Dr. Wolf-Dietrich Deckert†
Leitsatz
Normenkette
§ 14 Nr. 1 WEG, § 21 Abs. 4 WEG, § 22 Abs. 1 WEG, § 23 Abs. 1 WEG, § 133 BGB
Kommentar
1. Ein Eigentümer hatte Ende 1984 an der offenen Vorderseite seiner Loggia eine faltbare Glasfensterkonstruktion anbringen lassen und zwar eigenmächtig ohne Zustimmung des Verwalters oder der übrigen Wohnungseigentümer. Im folgenden Frühjahr fasste die Gemeinschaft Beschluss: "Der Verwalter wird ermächtigt, gegen den Antragsgegner Klage auf Beseitigung der ohne Zustimmung des Verwalters eingebauten Glasfensterkonstruktion zu erheben und ggf. die Zwangsvollstreckung zu betreiben."
Das Landgericht entnahm dieser mangels Anfechtung bindend gewordenen Beschlussfassung eine Beseitigungspflicht, da durch den Beschluss klar und unmissverständlich zum Ausdruck gebracht sei, dass die Gemeinschaft die bauliche Veränderung nicht billige und ihre Beseitigung begehre. Nur in dieser Weise könne die Ermächtigung des Verwalters, Klage auf Beseitigung zu erheben, verstanden werden.
Das Rechtsbeschwerdegericht hat sich dieser Auslegung des Beschlusses nicht angeschlossen. Der Beseitigungsanspruch könne unmittelbar nicht aus dem Eigentümerbeschluss hergeleitet werden.
2. Die Auslegung von Eigentümerbeschlüssen sei zwar grundsätzlich Sache des Tatrichters, sodass das Rechtsbeschwerdegericht diese Auslegung nicht auf ihre sachliche Richtigkeit, sondern nur auf Rechtsfehler überprüfen könne. Ein solcher Rechtsfehler liege vor, wenn der Tatrichter gegen den klaren Sinn des Beschlusswortlautes, gegen gesetzliche Auslegungsregeln, allgemein anerkannte Erfahrungssätze oder gegen Denkgesetze verstoßen und nicht alle für die Auslegung in Betracht kommenden Gesichtspunkte gewürdigt hat. Anzuknüpfen sei bei der Auslegung stets an die äußere Gestalt des Beschlusses. Auf subjektive Vorstellungen der Abstimmenden könne es nicht entscheidend ankommen.

_Die Aufgaben:_
(1) Bringe die Datensätze in die Form einer nummerierten Liste ohne Leerzeilen, beginnend beim ersten Datensatz und endend nach der Zeile mit „милосердий: милосердий -> родителями“; die übrigen Datensätze bleiben außen vor.
(2) Schreibe den Kommentar zum Eigentümerbeschluss über die Glasfensterkonstruktion an der Loggia im Anschluss an seinen letzten Satz weiter.

_Bereitgestellte Daten:_
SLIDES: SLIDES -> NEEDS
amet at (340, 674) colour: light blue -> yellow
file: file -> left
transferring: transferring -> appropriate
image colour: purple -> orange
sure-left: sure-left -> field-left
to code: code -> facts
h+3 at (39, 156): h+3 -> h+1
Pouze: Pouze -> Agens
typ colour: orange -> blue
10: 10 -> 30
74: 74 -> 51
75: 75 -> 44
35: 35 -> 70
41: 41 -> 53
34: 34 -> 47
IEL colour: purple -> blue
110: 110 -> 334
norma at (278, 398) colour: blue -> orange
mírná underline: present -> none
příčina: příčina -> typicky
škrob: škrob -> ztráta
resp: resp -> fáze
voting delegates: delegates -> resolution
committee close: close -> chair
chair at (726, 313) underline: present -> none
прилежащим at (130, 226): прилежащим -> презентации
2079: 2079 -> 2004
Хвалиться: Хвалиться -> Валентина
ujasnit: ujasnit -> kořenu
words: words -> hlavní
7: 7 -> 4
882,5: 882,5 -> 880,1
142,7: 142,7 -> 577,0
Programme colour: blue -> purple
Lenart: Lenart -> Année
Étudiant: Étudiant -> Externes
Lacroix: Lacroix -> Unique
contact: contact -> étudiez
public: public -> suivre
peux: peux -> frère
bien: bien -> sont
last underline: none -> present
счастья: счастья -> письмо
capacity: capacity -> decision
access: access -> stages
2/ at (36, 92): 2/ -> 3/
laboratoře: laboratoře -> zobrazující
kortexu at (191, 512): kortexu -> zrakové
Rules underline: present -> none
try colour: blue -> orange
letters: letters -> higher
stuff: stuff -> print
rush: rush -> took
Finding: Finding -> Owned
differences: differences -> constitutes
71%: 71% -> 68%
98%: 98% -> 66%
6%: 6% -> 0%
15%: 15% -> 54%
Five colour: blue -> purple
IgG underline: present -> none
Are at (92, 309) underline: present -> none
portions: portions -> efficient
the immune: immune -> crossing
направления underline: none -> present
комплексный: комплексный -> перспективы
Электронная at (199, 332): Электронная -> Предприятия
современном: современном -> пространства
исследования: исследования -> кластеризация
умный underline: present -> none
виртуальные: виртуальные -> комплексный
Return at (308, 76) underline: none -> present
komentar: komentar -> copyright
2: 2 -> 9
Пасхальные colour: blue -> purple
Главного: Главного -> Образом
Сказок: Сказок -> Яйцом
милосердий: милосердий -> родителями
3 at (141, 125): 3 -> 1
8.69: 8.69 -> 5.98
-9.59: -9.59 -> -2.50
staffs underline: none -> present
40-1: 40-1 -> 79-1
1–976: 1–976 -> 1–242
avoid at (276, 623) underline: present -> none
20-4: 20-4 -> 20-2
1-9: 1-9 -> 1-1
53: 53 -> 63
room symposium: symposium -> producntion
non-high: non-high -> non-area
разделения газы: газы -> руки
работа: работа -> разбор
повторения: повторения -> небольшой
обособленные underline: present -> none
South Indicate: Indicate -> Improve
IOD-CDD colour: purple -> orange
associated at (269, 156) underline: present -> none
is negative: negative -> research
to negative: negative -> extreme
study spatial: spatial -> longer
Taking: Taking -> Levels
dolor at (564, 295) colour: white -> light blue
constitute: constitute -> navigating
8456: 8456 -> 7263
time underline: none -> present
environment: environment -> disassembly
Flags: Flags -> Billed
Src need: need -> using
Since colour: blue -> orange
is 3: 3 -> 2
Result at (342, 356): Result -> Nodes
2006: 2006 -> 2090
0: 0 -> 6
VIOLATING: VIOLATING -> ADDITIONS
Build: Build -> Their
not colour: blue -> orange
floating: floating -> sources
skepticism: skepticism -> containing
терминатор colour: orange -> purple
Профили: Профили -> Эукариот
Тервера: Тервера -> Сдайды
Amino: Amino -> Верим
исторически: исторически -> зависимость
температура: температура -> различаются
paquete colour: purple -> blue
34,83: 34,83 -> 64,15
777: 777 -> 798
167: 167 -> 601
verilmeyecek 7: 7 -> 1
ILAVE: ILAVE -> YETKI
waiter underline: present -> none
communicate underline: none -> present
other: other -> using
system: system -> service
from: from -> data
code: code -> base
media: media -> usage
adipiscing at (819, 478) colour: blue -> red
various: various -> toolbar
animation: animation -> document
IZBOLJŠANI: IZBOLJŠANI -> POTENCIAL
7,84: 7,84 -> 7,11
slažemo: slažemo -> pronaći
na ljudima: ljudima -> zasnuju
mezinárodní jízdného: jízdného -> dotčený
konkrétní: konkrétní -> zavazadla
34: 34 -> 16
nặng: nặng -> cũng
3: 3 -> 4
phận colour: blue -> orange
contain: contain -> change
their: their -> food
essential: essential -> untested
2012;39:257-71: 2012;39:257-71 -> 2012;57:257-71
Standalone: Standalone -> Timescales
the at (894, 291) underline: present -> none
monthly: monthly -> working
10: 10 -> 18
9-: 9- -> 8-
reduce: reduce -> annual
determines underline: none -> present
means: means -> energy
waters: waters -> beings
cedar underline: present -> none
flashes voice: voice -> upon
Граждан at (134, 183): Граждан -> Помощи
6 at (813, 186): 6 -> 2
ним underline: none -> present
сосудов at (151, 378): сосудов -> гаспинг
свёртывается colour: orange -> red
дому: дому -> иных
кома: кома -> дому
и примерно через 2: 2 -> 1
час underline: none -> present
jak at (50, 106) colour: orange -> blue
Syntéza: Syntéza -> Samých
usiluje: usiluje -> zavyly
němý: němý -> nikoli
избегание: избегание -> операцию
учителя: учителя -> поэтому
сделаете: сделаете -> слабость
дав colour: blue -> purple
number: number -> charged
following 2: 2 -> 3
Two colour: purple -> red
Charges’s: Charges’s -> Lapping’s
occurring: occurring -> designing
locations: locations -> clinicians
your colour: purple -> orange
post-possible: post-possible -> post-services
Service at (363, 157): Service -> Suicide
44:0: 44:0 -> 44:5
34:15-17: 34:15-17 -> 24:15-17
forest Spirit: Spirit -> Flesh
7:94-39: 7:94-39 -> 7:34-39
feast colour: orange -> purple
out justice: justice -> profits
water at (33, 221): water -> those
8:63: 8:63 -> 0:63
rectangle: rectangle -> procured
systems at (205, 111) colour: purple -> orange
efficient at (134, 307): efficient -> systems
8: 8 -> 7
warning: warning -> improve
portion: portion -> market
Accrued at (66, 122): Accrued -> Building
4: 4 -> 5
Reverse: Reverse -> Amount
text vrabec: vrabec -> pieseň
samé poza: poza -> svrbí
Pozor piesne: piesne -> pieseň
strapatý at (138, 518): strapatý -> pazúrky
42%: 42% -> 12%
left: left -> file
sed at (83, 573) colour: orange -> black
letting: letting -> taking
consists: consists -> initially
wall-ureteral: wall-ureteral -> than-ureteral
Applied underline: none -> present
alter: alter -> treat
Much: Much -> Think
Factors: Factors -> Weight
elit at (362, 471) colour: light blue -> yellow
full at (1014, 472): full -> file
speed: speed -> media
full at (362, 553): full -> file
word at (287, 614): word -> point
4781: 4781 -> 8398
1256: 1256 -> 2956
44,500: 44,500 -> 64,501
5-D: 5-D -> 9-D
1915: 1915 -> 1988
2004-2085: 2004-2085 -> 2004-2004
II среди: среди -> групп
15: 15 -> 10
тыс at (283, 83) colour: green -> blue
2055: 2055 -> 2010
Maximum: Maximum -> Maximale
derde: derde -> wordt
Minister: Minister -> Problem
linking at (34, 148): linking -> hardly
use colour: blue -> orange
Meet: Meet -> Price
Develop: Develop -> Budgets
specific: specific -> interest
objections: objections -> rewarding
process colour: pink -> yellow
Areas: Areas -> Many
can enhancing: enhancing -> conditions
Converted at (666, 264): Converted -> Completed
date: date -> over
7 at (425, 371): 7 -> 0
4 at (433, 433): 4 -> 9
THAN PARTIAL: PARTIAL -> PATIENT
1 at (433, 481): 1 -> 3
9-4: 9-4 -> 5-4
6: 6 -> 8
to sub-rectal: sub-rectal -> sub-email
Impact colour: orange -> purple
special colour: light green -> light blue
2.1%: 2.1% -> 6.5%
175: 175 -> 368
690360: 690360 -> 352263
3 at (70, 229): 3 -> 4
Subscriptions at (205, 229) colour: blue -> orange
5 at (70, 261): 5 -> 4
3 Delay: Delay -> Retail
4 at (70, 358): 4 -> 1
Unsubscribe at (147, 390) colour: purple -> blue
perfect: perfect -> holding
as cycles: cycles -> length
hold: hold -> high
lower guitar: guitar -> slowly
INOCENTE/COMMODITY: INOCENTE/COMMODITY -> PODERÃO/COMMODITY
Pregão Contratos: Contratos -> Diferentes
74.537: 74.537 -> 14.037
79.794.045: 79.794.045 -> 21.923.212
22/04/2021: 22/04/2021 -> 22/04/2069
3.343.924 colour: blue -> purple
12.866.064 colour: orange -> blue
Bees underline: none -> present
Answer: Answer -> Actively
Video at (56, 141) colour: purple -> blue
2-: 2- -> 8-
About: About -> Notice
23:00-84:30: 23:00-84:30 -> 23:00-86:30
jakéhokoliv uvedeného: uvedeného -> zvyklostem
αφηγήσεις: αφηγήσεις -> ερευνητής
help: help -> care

_Antworten je Aufgabe:_
(1)
1. SLIDES: SLIDES -> NEEDS
2. amet at (340, 674) colour: light blue -> yellow
3. file: file -> left
4. transferring: transferring -> appropriate
5. image colour: purple -> orange
6. sure-left: sure-left -> field-left
7. to code: code -> facts
8. h+3 at (39, 156): h+3 -> h+1
9. Pouze: Pouze -> Agens
10. typ colour: orange -> blue
11. 10: 10 -> 30
12. 74: 74 -> 51
13. 75: 75 -> 44
14. 35: 35 -> 70
15. 41: 41 -> 53
16. 34: 34 -> 47
17. IEL colour: purple -> blue
18. 110: 110 -> 334
19. norma at (278, 398) colour: blue -> orange
20. mírná underline: present -> none
21. příčina: příčina -> typicky
22. škrob: škrob -> ztráta
23. resp: resp -> fáze
24. voting delegates: delegates -> resolution
25. committee close: close -> chair
26. chair at (726, 313) underline: present -> none
27. прилежащим at (130, 226): прилежащим -> презентации
28. 2079: 2079 -> 2004
29. Хвалиться: Хвалиться -> Валентина
30. ujasnit: ujasnit -> kořenu
31. words: words -> hlavní
32. 7: 7 -> 4
33. 882,5: 882,5 -> 880,1
34. 142,7: 142,7 -> 577,0
35. Programme colour: blue -> purple
36. Lenart: Lenart -> Année
37. Étudiant: Étudiant -> Externes
38. Lacroix: Lacroix -> Unique
39. contact: contact -> étudiez
40. public: public -> suivre
41. peux: peux -> frère
42. bien: bien -> sont
43. last underline: none -> present
44. счастья: счастья -> письмо
45. capacity: capacity -> decision
46. access: access -> stages
47. 2/ at (36, 92): 2/ -> 3/
48. laboratoře: laboratoře -> zobrazující
49. kortexu at (191, 512): kortexu -> zrakové
50. Rules underline: present -> none
51. try colour: blue -> orange
52. letters: letters -> higher
53. stuff: stuff -> print
54. rush: rush -> took
55. Finding: Finding -> Owned
56. differences: differences -> constitutes
57. 71%: 71% -> 68%
58. 98%: 98% -> 66%
59. 6%: 6% -> 0%
60. 15%: 15% -> 54%
61. Five colour: blue -> purple
62. IgG underline: present -> none
63. Are at (92, 309) underline: present -> none
64. portions: portions -> efficient
65. the immune: immune -> crossing
66. направления underline: none -> present
67. комплексный: комплексный -> перспективы
68. Электронная at (199, 332): Электронная -> Предприятия
69. современном: современном -> пространства
70. исследования: исследования -> кластеризация
71. умный underline: present -> none
72. виртуальные: виртуальные -> комплексный
73. Return at (308, 76) underline: none -> present
74. komentar: komentar -> copyright
75. 2: 2 -> 9
76. Пасхальные colour: blue -> purple
77. Главного: Главного -> Образом
78. Сказок: Сказок -> Яйцом
79. милосердий: милосердий -> родителями

(2)
Im vorliegenden Fall sei der Beschluss nur so auszulegen, dass die Wohnungseigentümer beschlossen haben, ein ihnen vermeintlich zustehendes Recht gerichtlich geltend zu machen (über entsprechende Verwalterermächtigung). Ob ein solches Recht (Beseitigungsanspruch) wirklich bestehe, müsse dann im gerichtlichen Verfahren nach Maßgabe der materiellen Rechtslage entschieden werden. Allein in diesem Sinne ist der hier streitgegenständliche Beschluss zu verstehen, also nicht in dem Sinne, dass bereits verbindlich eine Beseitigungspflicht beschlossen wurde.
Soll also für einen Betroffenen bereits durch Eigentümerbeschluss konstitutiv eine Pflicht auferlegt werden, so muss dies für den Adressaten im Beschlusstext klar erkennbar sein. Nur dann ist es gerechtfertigt, ihn ohne Rücksicht auf die zuvor bestehende materielle Rechtslage an dem Eigentümerbeschluss festzuhalten, wenn er die Anfechtungsfrist verstreichen lässt.
Da im vorliegenden Fall der Beschlusstext in richtiger Auslegung nur den gesetzlichen Beseitigungsanspruch erfasste, musste die Sache zur weiteren Aufklärung an die Vorinstanz zurückverwiesen werden.
3. Ohne Frage ist die angebrachte Glasfensterkonstruktion eine bauliche Veränderung im Sinne des § 22 Abs. 1 Satz 1 WEG, die grundsätzlich der Zustimmung aller Wohnungseigentümer bedürfe. Entbehrlich ist nur die Zustimmung der Eigentümer, denen durch eine bauliche Maßnahme kein über das bei einem geordneten Zusammenleben unvermeidliche Maß hinausgehender Nachteil erwächst.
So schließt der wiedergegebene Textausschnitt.